Case in point: In his first start of the season, an intrasquad game on the Cubs’ minor league backfields, Cease was establishing his fastball early. In his second inning work he hit 98 mph several times, and immediately showed that he could throw it for strikes. Then came a 97 mph fastball up and in that backed the left-handed hitter off the plate. The next pitch? An 84 mph changeup that grazed the lower-outside corner of the strike zone. The hitter could only watch, hoping Cease would miss and he’d get another chance – but no such luck. It was a combination of sequence, location, and speed differential that would have frozen many a major league hitter as well. That was what major league pitch sequencing looks like.

Of course, that was just a glimpse of his talent, and Cease himself will tell you that he is still trying to develop a consistent feel for the changeup, but he also told me that it’s a pitch he’s looking forward to mastering because it will play his other pitches up. That he understands that the pitch is not so much a stand-alone weapon as much as it is a piece of a larger repertoire speaks to his maturation as a pitcher. He is beginning to see the big picture, and that can be as important to him remaining a starter as the changeup itself.
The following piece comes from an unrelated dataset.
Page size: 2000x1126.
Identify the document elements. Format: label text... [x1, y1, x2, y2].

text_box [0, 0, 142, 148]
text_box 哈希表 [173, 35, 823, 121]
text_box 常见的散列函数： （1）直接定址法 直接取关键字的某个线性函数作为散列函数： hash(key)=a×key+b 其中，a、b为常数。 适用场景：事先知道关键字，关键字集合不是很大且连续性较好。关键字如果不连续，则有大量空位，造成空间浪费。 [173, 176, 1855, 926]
Time will tell with Cease. There is still some uncertainty and risk in the profile because of his injury history, and because he simply hasn’t pitched a lot of pro innings to-date. He has also yet to pitch in full season ball.

That is all expected to change this season when Cease is expected to start at Class A South Bend and test his stuff against more experienced hitters. It’s also probably going to be pretty cold weather when the season opens in the Midwest League, but we know that Cease can handle that too.

The obstacle is the path. And with some of those early obstacles now cleared, Cease looks like he may be ready to finally take off in 2017.